Selling Your Self-Published Book

The first incontrovertible truth about getting people to buy your self-published book is that it is tremendously, amazingly, astoundingly super-duper hard to do for someone without any experience at selling stuff to people.  You go through your list of friends and family, several buy it, you get a warm feeling, and then…what?  Ask them to do reviews, and a few of them do.  Ask them to tell their friends, and a few of them do.  Sales trickle downward and hit a plateau, and you sit there refreshing your KDP reports page, hoping to see just one more sale to perk you up.

Oh, so you’ve done that?  If you’ve tried the self-publishing route, and especially if you’ve tried to do it without spending a bunch of money on editing, art, formatting, and advertising, probably 90% of you have done that very thing.  But it’s not impossible to jack those sales figures up a little without spending tons of money.  The trick is…well, there isn’t one.  You have to think and work hard.  You have to start out with an awesome book, but that’s only the beginning.

The smartest thing to do is listen to what other people have done and find out what worked for them.  No reason to run around trying to learn from your own experience if somebody else has done the experiencing for you.  You need all the viewpoints you can handle if you’re gonna be a success at this here writing thing.

Voila!  Here’s a voice of experience now!  Rob Dircks has sold a bunch of books without spending a mint, and here he is telling us some of his experiences on Entrepreneur. com.  Keep in mind that this only scratches the surface, but you have to start somewhere.  So pay attention and use what works for you, and find somebody else with more experience and use what they say if it works for you, and persist.

That’s the biggest point…don’t give up.

5 Things This Self-Published Author Did to Sell Over 20,000 Books With Almost No Money

Rob Dircks
Guest Writer
Opinions expressed by Entrepreneur contributors are their own.

This story was originally published 7/21/2016 and has been updated.

Two years ago, I self-published my first science fiction novel, Where the Hell is Tesla?, and sold 10,000 copies in the first twelve months. (It has since gone on to sell over 18,000 copies).

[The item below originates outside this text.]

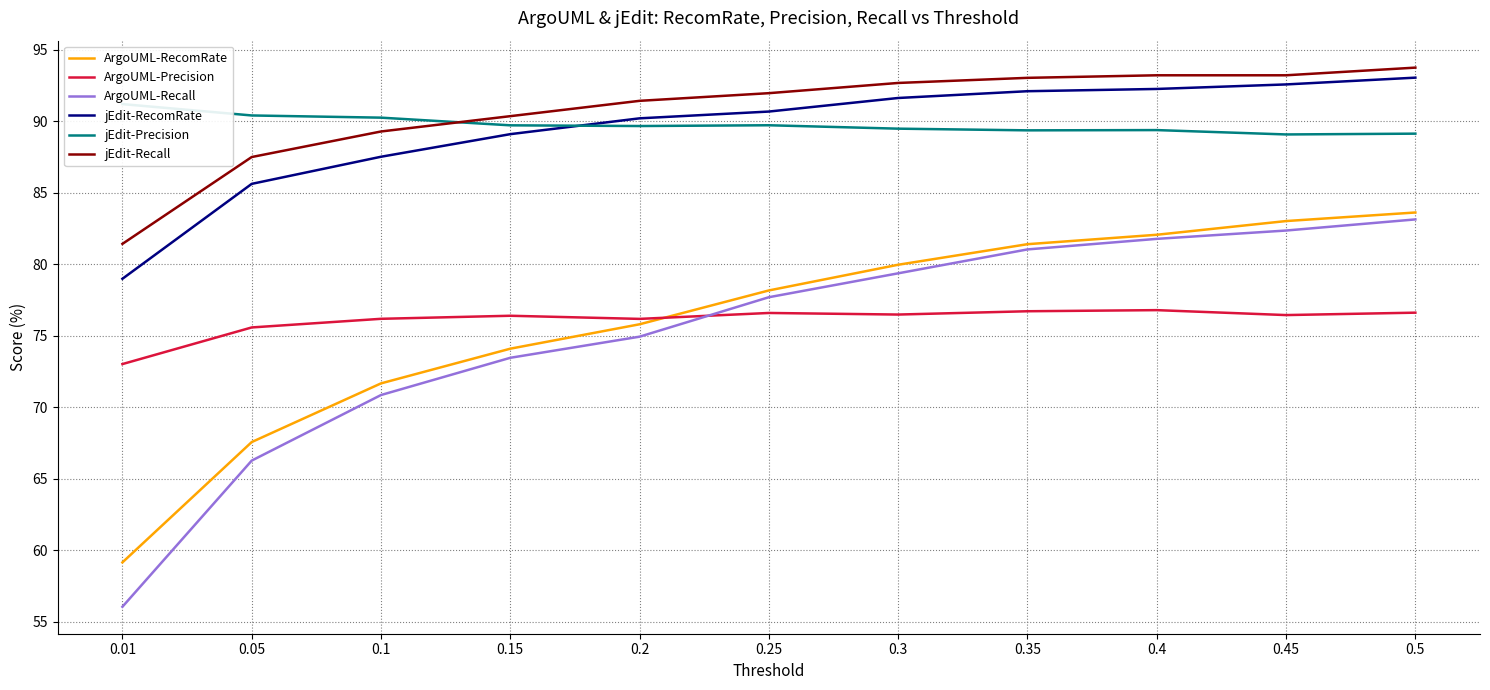

What is the maximum value shown in the chart?

93.8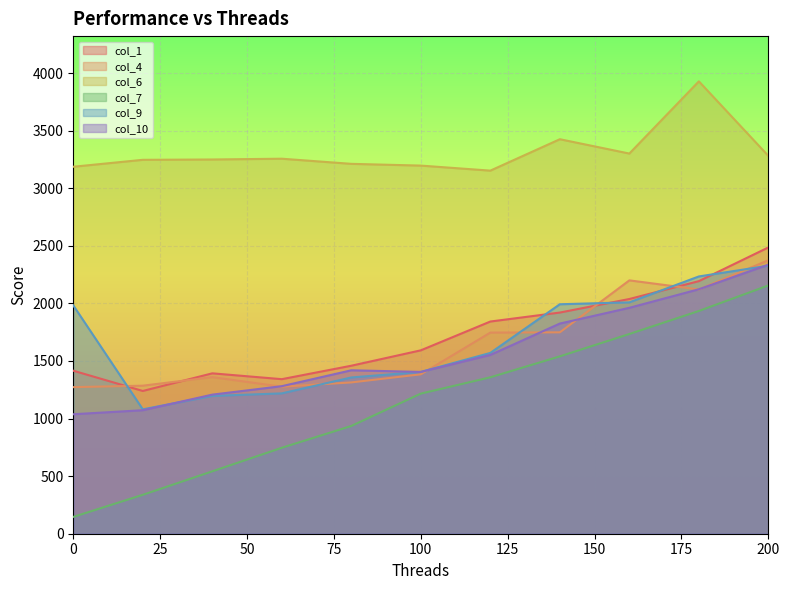

How many lines are shown in the chart?

6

My second has sold nearly 5,000 copies, and my new release, Don’t Touch the Blue Stuff! is opening strong, too. So how the heck did all this happen? Was it luck? Because if it wasn’t, how on earth did that many people find out about it and buy it? Did I know something — or someone — special that could influence the outcome?

Nope. It wasn’t luck. And it wasn’t influence. I mean, a few unexpected things turned in my favor for sure, but I strongly believe that if you’ve got a good book inside you, and you do your homework, and you put that learning to work, that you can successfully self-publish your own book and sell thousands of copies.

Here are five things I learned how to do on the road to my first 10,000 copies:

1. Write your best book

It sounds obvious, I know. But there’s an entire world of badly-written, poorly-edited self-published work out there. Because the tools have become so easy to use, there’s a temptation to get anything out there, without going through the rigors of research and editing, in hopes of quick discovery and viral success. Don’t give in to that temptation. I spent over a year writing my first novel, and almost a year writing my second. If you don’t know someone who can competently edit your writing, hire someone. End readers will know the difference. Here’s a small example: I released the first two parts of my novel Where the Hell is Tesla? as serial stories, like Hugh Howey originally did with the Wool series. And though the feedback I got was largely positive, I got ripped for little editing errors. So I learned a huge lesson before selling even one copy of the full novel – the product has to be bulletproof. Editing, spell-checking, formatting, consistency, characters’ motivations, plot holes, everything. I don’t think all the marketing in the world will help a product that’s not ready to launch.